# And The Best Tape Measure Is................



## jar546

Worth the watch!
Please comment after you watch it.  What is your experience?


----------



## ICE

I have no idea why I watched that video.....and then I discover that none were tested under water so what's the point of it all.


----------



## jar546

ICE said:


> I have no idea why I watched that video.....and then I discover that none were tested under water so what's the point of it all.



I, like you do underwater inspections of the pool.  I need accurate measurements to ensure the suction filter screen meets the new requirements.


----------



## ICE

I use a camera.....funny a guy like you would miss that.


----------



## jar546

ICE said:


> I use a camera.....funny a guy like you would miss that.

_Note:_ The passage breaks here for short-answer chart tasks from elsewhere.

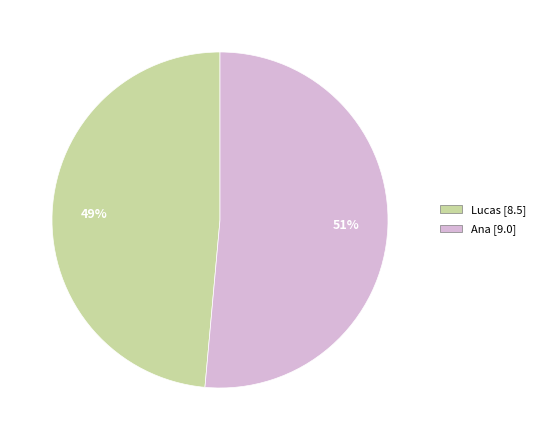

The Ana slice represents 51% of the pie. True or false?

True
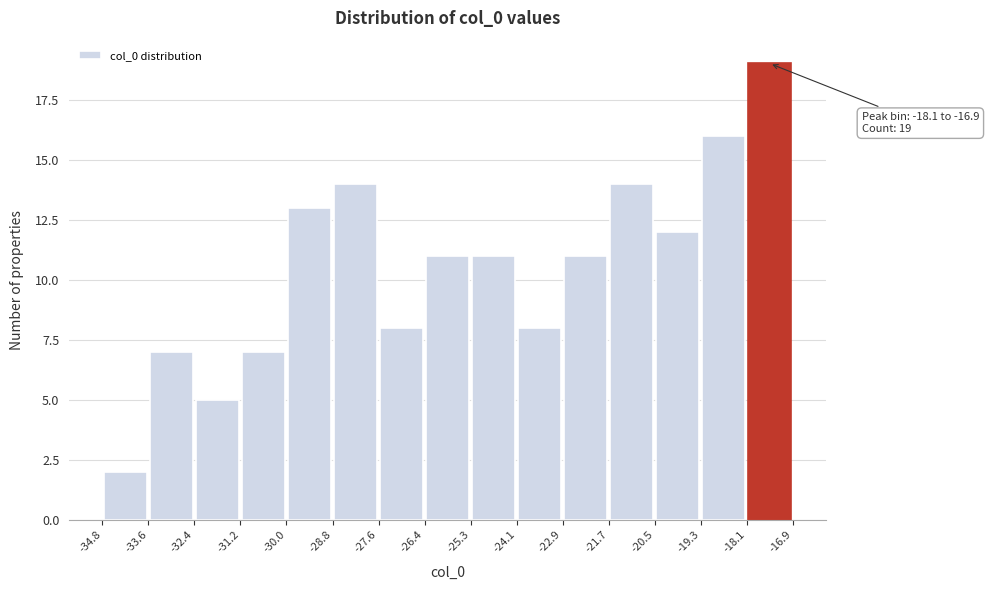

Over which range of the x-axis is the bar tallest?

-18.1 to -16.9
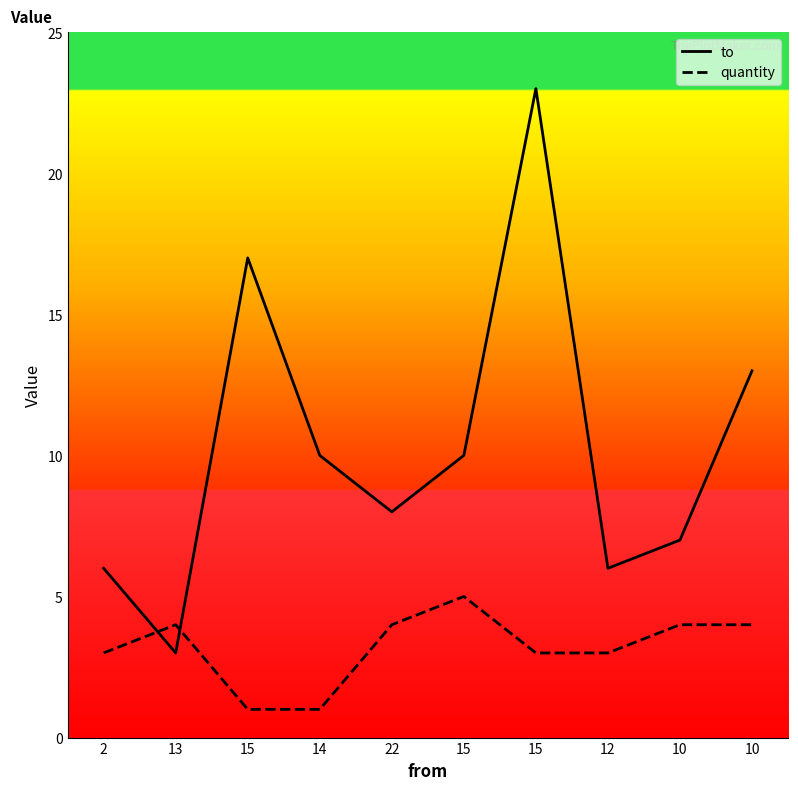

Rank the series by their average value, from lowest to highest.

quantity, to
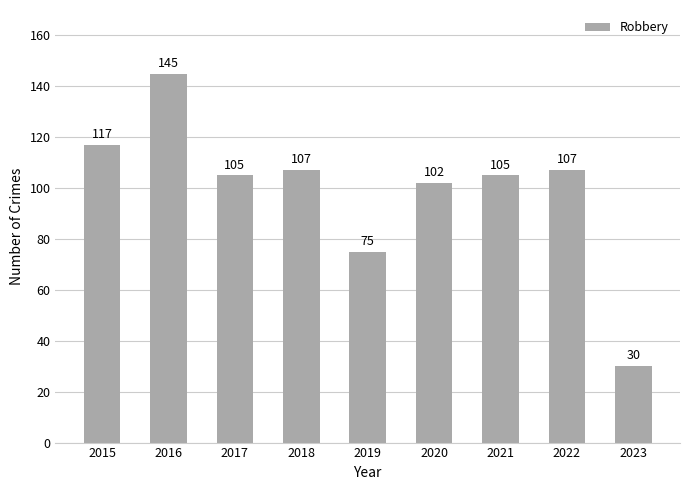

What is the change in value from 2015 to 2019?

-42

So do I,...........underwater.......


----------



## ICE

Now that’s some great see life photo.


----------



## fatboy

Nice pool shot there Jeff........

I am, have always been a Stanley Power-lock. A contractor buddy of mine shared my opinion until a few years back, totally a Fat-Max guy for him and his crew.


----------



## Logan

Usual tape measures are just kinda boring and old imho. I am all about the new technologies. I like my laser tape measure by bosch. Does its job amazingly! Seriously, I dont insist on you buying one as well, but at least check them out, they are dope! https://geeklah.com/laser-tape-measure-reviews.html


----------



## Pcinspector1

The best!
I bet Conarb has one of these?


----------



## fatboy

I do!


----------



## Pcinspector1

That's what that long pocket on the side of your carpenters pants is for! 

Right fb?


----------



## fatboy

Probably!


----------



## ICE

Pcinspector1 said:


> The best!
> I bet Conarb has one of these?


I bet he knows how to use it too.


----------



## Pcinspector1

Some mason's are still using them.


----------



## Keystone

I 2nd Pcinspector. I started life with a masons foot rule during my years in tech school and used it during the time I spent in the trades. When I moved to inspections I tried a fat max and a random 15' roll tape and quickly made my way back to the masons foot rule.  They serve double duty for me, measure and stiff enough to hit smokes and co's on ten foot ceilings.


----------